Bacterial strains and culture conditions.
Lactobacillus rhamnosus ATCC 53103 (commercially named Lactobacillus GG), Bifidobacterium bifidum ATCC 15696, and Bifidobacterium longum ATCC 15708 were obtained from the American Type Culture Collection. Human isolates belonging to probiotic species, Lactobacillus rhamnosus IMPC11 and IMPC19 and Lactobacillus paracasei IMPC2.1 (deposited as strain LMG P-22043 in the Belgian Coordinated Collections of Microorganisms, Ghent, Belgium) and IMPC4.1 were obtained from the Culture Collection at the Microbiology Institute of the Catholic University of Piacenza, Italy.

Working cultures were prepared by inoculating de Man Rogosa Sharpe (MRS) broth (Difco, Detroit, Mich.) with L. rhamnosus and L. paracasei strains (37°C for 24 h) or MRS medium supplemented with 0.05% (wt/vol) L-cysteine-HCl (Sigma-Aldrich Division, Milan, Italy) (MRSC) with bifidobacteria (37°C for 48 h). L. rhamnosus and Bifidobacterium strains were grown anaerobically (Gas Pack System, Oxoid, Basingstoke, Hampshire, England), while L. paracasei strains were cultured in aerobic conditions. Working cultures were subcultured twice before use in experiments. The cell concentration of individual strains was evaluated by checking the optical density value at 600 nm (OD600) and then by plating diluted suspensions on agar plates.

For long-term storage, stock cultures were prepared by mixing 8 ml of a fresh culture with 2 ml of Bacto glycerol (Difco, Detroit, Mich.) and then freezing 1-ml aliquots of this mixture at –80°C in 2-ml sterile cryovials (Nalgene, Rochester, N.Y.).
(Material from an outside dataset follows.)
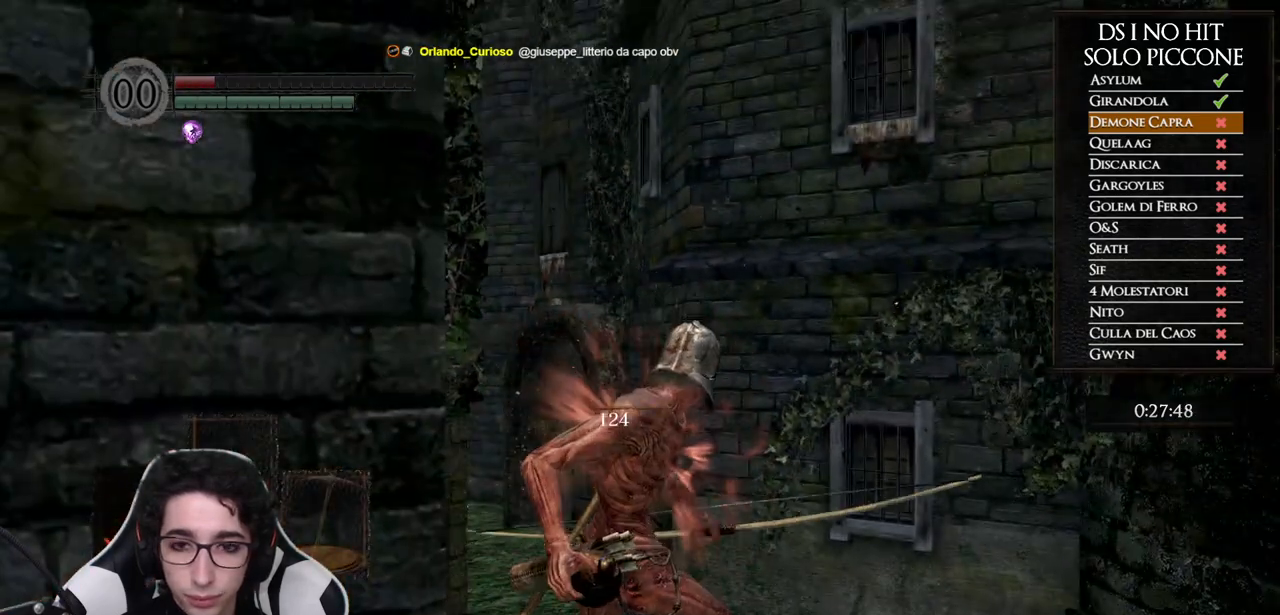
{"buttons": [], "left_stick": "center", "right_stick": "center", "events": []}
Origin of the olive samples.
Commercial ready-to-eat table olives preserved in brine (about 4% wt/vol NaCl) were purchased from local supermarkets in Bari, Italy, while fresh olives were obtained from a local farm (Azienda Santo Stefano, Cerignola, Italy). In particular, one sample of fresh green olives (sample E, Bella di Cerignola variety, size 71 to 80 fruits/kg) and four commercial samples of different types of olives (samples A to D) were used. The information printed on the labels of samples A, B, C, and D is as follows: sample A: black pitted olives, Hojiblanca variety, Alisa brand, size 371 to 400 fruits/kg, preserved in brine (pH 6.3) containing ferrous gluconate (residue), packed in 425 ml cans, and heat sterilized; sample B: black olives, Bella di Cerignola variety, Belaria brand, size 71 to 80 fruits/kg, preserved in brine (pH 5.1) containing ferrous gluconate (residue) and lactic acid, and packed in 4,700-ml cans; sample C: Spanish black pitted olives, Hojiblanca variety, Ponti brand, size 371 to 400 fruits/kg, preserved in brine (pH 6.5) containing ferrous gluconate (residue), packed in 425-ml cans, and heat sterilized; and sample D: green pitted olives, Hojiblanca variety, Saclà brand, size 371 to 400 fruits/kg, preserved in brine (pH 3.9) containing lactic acid and ascorbic acid, and packed in 314-ml glass jars.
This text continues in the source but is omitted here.